Tuesday, June 24, 2008
Vision To Visuals: Back To School
Helping a learning institution define itself
The last unit was the bookstore windows on Lexington Avenue (between 24th and 25th Streets), which would display the range of student opportunities and resources that Baruch has to offer. In the design for each of the bookstore windows, we decided to incorporate larger-than-life images of real individual students and faculty adorning the award-winning “Vertical Campus” academic building.
In discussing the results of the project, Ben stated that the overall process “was quite successful. Duggal's multifaceted team was able to absorb and implement a vision that was new to them. I didn't have to repeat myself, and their learning curve was pretty damned impressive. While maintaining full control of the message, Duggal assisted me in understanding how my vision could be adapted and communicated in multiple formats. It seemed as though control wasn't an issue, but wherever the best idea evolved seemed to win the day, and working with this group, it became a challenge to parcel out which great idea was just right given they had so many.”

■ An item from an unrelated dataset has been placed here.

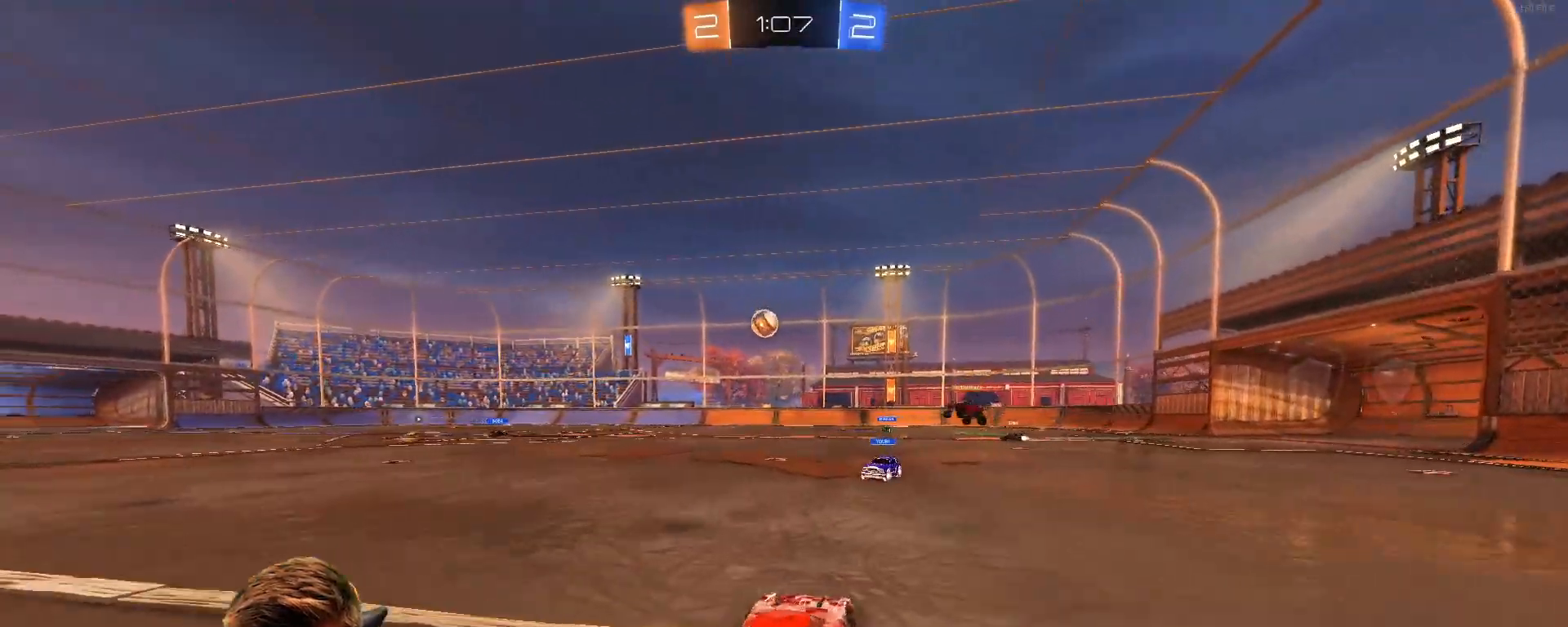
{"buttons": ["R2"], "left_stick": "center", "right_stick": "center", "events": [[83, "left_stick", "center"], [250, "left_stick", "right"], [350, "left_stick", "center"]]}
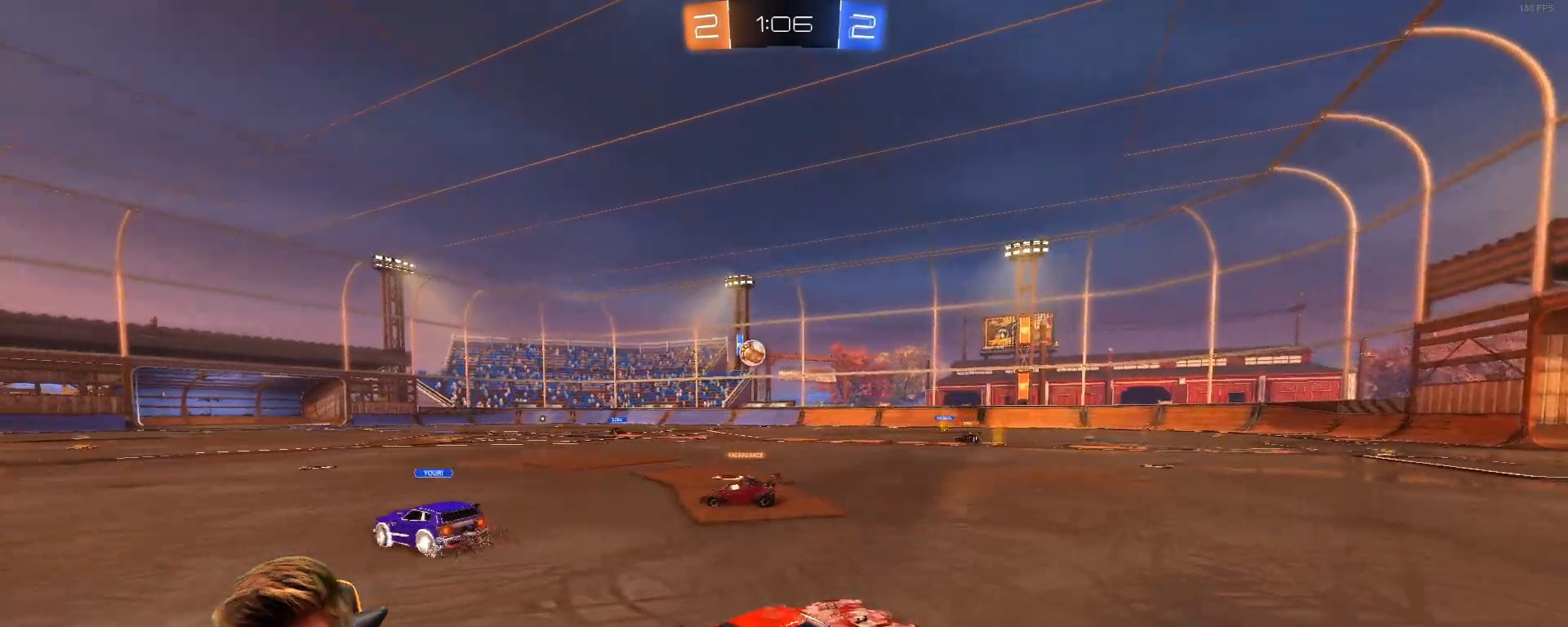
{"buttons": ["R2"], "left_stick": "center", "right_stick": "center", "events": [[300, "left_stick", "left"], [467, "left_stick", "center"]]}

The goals for the displays were simple. As Ben describes it, “We wanted to communicate standards of academic excellence, professionalism, energy and a sense of community and pride. We have prime-time real estate in the most competitive city in the world, and we needed to present our message through mediums that were not too ‘in your face,' yet clear enough for all segments of society to embrace our public mission.”
We not only conceived such displays, but built and installed them ourselves to ensure that they met our and Baruch's exacting standards. When I first met with Ben, I asked him how he heard about us and what it was about Duggal that drew him toward us. “They impressed me with their techniques, cutting-edge knowledge, ability to see things from varying angles and responsiveness to a new market,” he explained.